▶ **Work instruction**
Word for word, write out the entries that follow, omitting all pictures.

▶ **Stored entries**
=== Begin Enclosure ===

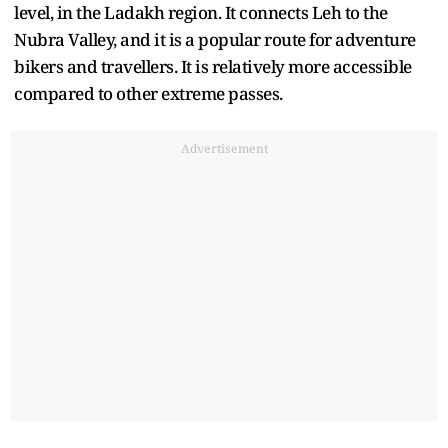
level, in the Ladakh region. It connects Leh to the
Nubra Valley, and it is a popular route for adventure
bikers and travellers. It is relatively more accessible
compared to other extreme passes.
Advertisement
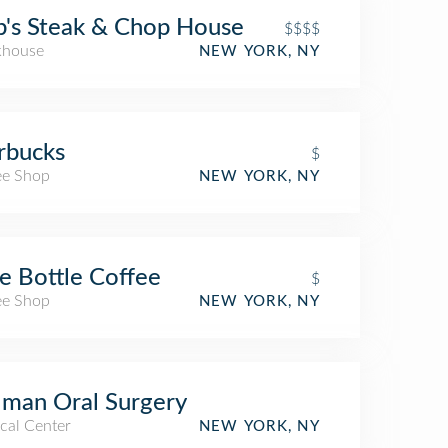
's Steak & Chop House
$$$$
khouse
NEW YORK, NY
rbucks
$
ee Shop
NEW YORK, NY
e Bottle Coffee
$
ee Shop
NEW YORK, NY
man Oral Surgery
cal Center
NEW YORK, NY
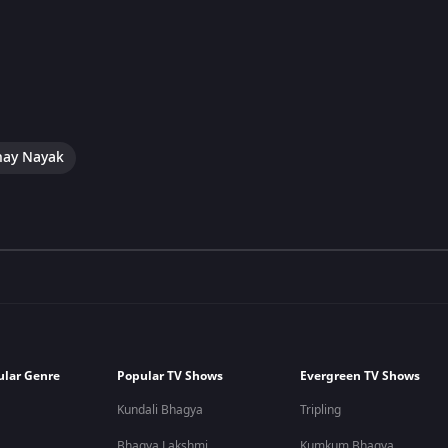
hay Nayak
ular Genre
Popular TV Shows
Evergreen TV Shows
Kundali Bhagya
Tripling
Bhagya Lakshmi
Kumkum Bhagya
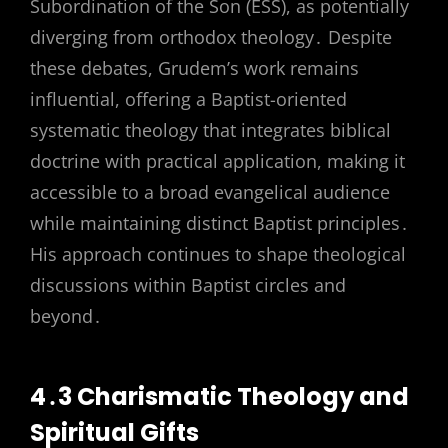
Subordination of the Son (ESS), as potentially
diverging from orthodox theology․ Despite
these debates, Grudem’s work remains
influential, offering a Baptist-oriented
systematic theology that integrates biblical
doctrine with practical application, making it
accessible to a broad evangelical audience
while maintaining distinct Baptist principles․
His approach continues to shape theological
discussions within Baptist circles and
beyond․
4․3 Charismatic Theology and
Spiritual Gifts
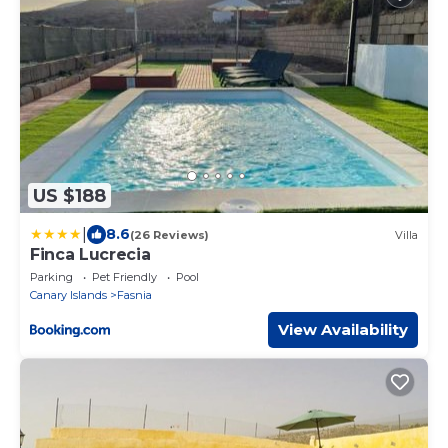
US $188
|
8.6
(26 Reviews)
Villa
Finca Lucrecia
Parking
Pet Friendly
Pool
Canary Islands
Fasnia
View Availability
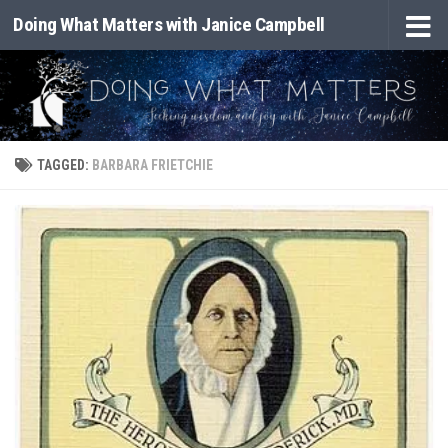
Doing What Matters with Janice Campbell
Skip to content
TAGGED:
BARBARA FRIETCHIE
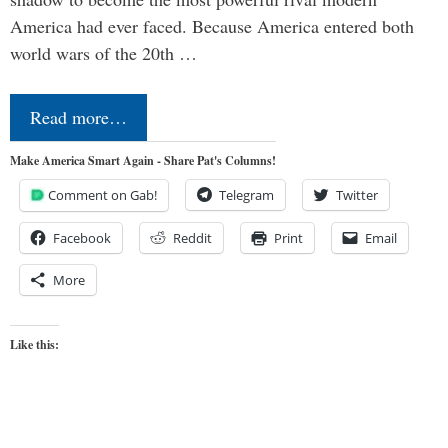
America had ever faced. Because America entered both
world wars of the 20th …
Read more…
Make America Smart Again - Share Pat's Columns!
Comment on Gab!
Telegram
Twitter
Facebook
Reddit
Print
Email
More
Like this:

=== End Enclosure ===

▶ **Written answer**
level, in the Ladakh region. It connects Leh to the
Nubra Valley, and it is a popular route for adventure
bikers and travellers. It is relatively more accessible
compared to other extreme passes.
Advertisement
's Steak & Chop House
$$$$
khouse
NEW YORK, NY
rbucks
$
ee Shop
NEW YORK, NY
e Bottle Coffee
$
ee Shop
NEW YORK, NY
man Oral Surgery
cal Center
NEW YORK, NY
hay Nayak
ular Genre
Popular TV Shows
Evergreen TV Shows
Kundali Bhagya
Tripling
Bhagya Lakshmi
Kumkum Bhagya
Subordination of the Son (ESS), as potentially
diverging from orthodox theology․ Despite
these debates, Grudem’s work remains
influential, offering a Baptist-oriented
systematic theology that integrates biblical
doctrine with practical application, making it
accessible to a broad evangelical audience
while maintaining distinct Baptist principles․
His approach continues to shape theological
discussions within Baptist circles and
beyond․
4․3 Charismatic Theology and
Spiritual Gifts
US $188
|
8.6
(26 Reviews)
Villa
Finca Lucrecia
Parking
Pet Friendly
Pool
Canary Islands
Fasnia
View Availability
Doing What Matters with Janice Campbell
Skip to content
TAGGED:
BARBARA FRIETCHIE
America had ever faced. Because America entered both
world wars of the 20th …
Read more…
Make America Smart Again - Share Pat's Columns!
Comment on Gab!
Telegram
Twitter
Facebook
Reddit
Print
Email
More
Like this:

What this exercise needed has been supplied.